→ **Exercise directions**:
Please format every line of text from the items below as a Markdown table with the columns "No." and "Text", numbering the rows and skipping blank lines. Leave the pictures out of the table.

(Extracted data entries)
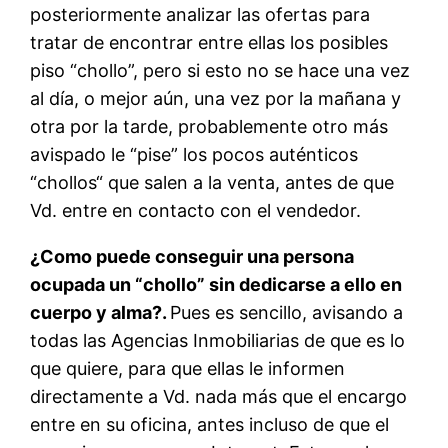
posteriormente analizar las ofertas para
tratar de encontrar entre ellas los posibles
piso “chollo”, pero si esto no se hace una vez
al día, o mejor aún, una vez por la mañana y
otra por la tarde, probablemente otro más
avispado le “pise” los pocos auténticos
“chollos“ que salen a la venta, antes de que
Vd. entre en contacto con el vendedor.
¿Como puede conseguir una persona
ocupada un “chollo” sin dedicarse a ello en
cuerpo y alma?.
Pues es sencillo, avisando a
todas las Agencias Inmobiliarias de que es lo
que quiere, para que ellas le informen
directamente a Vd. nada más que el encargo
entre en su oficina, antes incluso de que el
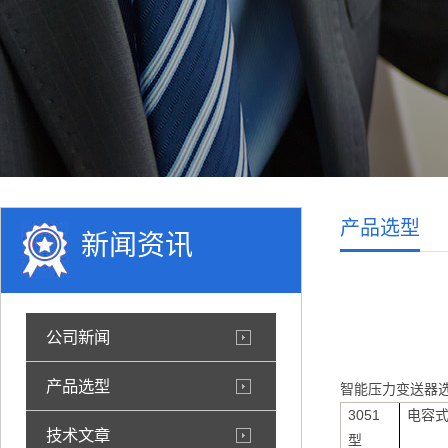
产品选型
新闻资讯
公司新闻
产品选型
智能压力变送器
3051
电容
技术文章
型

→ **Task output**:
| No. | Text |
|---|---|
| 1 | posteriormente analizar las ofertas para |
| 2 | tratar de encontrar entre ellas los posibles |
| 3 | piso “chollo”, pero si esto no se hace una vez |
| 4 | al día, o mejor aún, una vez por la mañana y |
| 5 | otra por la tarde, probablemente otro más |
| 6 | avispado le “pise” los pocos auténticos |
| 7 | “chollos“ que salen a la venta, antes de que |
| 8 | Vd. entre en contacto con el vendedor. |
| 9 | ¿Como puede conseguir una persona |
| 10 | ocupada un “chollo” sin dedicarse a ello en |
| 11 | cuerpo y alma?. |
| 12 | Pues es sencillo, avisando a |
| 13 | todas las Agencias Inmobiliarias de que es lo |
| 14 | que quiere, para que ellas le informen |
| 15 | directamente a Vd. nada más que el encargo |
| 16 | entre en su oficina, antes incluso de que el |
| 17 | 产品选型 |
| 18 | 新闻资讯 |
| 19 | 公司新闻 |
| 20 | 产品选型 |
| 21 | 智能压力变送器 |
| 22 | 3051 |
| 23 | 电容 |
| 24 | 技术文章 |
| 25 | 型 |